National Geographic photographers might take as many as 90,000 photos over several years for a single story. And yet, each month, when that yellow frame lands on millions of doorsteps, viewers see only a dozen.

In a new exhibit, “Beyond the Story: National Geographic Unpublished,” a handpicked set of previously unseen frames from last year is being revealed at the National Geographic Museum. Despite not making it past the discerning army of editors, they’re as stunning as the ones that did.

In the magazine, a photograph must be firmly supported by composition, color and emotion, all of which contribute to its meaning, according to curator and National Geographic senior photo editor Alice Gabriner.
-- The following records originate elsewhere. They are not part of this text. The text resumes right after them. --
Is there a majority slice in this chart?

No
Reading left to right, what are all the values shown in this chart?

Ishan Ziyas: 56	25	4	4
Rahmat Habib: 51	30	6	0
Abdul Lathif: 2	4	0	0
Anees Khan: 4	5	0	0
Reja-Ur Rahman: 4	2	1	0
Each photo must also support the story's underlying thesis. Any photo that doesn't meet these strict criteria, no matter how gorgeous, is likely to not make the cut.

But, in this exhibition, it's just about the photos.

“It’s a photo editor’s dream to be able to say, ‘Oh, I’ll take two David Alan Harveys and three Paolo Pellegrins,’” Gabriner said, ordering off a fantasy menu of photographers. She selected the 42 photos from 33 of the year’s stories for the exhibit.

Each photo has a placard that explains part of the story behind its making. Beneath a picture of a horseback rider on an Oglala Lakota memorial ride is a note explaining that, after pressing the shutter, photographer Aaron Huey was smacked by a tree branch and all but tumbled from his horse.

On a grassy field where the zoo’s cheetahs exercise, the cats were lured to sprint. (Ken Geiger/National Geographic) On a grassy field where the zoo’s cheetahs exercise, the cats were lured to sprint. (Ken Geiger/National Geographic)

On the east wall of the exhibit is a never-before-released, two-minute video of a cheetah at 60 mph. During the project to record cheetahs at top speeds, a Cincinnati Zoo animal named Sarah broke the world record for fastest 100-meter dash, nearly halving Olympian Usain Bolt’s fastest time.

Left: In the Romanian farm town of Buzescu, twins and their cousin mimic dancers in Roma pop videos on TV. (Karla Gachet/National Geographic) Right: Manny, an Afghan hound, is among the more elegant examples of canine diversity. (Robert Clark/National Geographic)

There's also a photo of Manny the Afghan hound, placed appropriately next to a photo of three Romanian girls whipping their tresses to Roma pop.

The society, which celebrates its 125th birthday this year, has set “The New Age of Exploration” as its theme for 2013. Upcoming features include a portrait and video series by Marco Grob profiling the world's risk-takers and a story following our ancestors' footsteps out of Africa.

Gabriner will be leading two special walk-throughs of the exhibit at the museum Monday, Feb. 25, at 7 p.m, and Thursday, June 27, at 7 p.m. The museum is located at 1145 17th Street, NW, in Washington, D.C.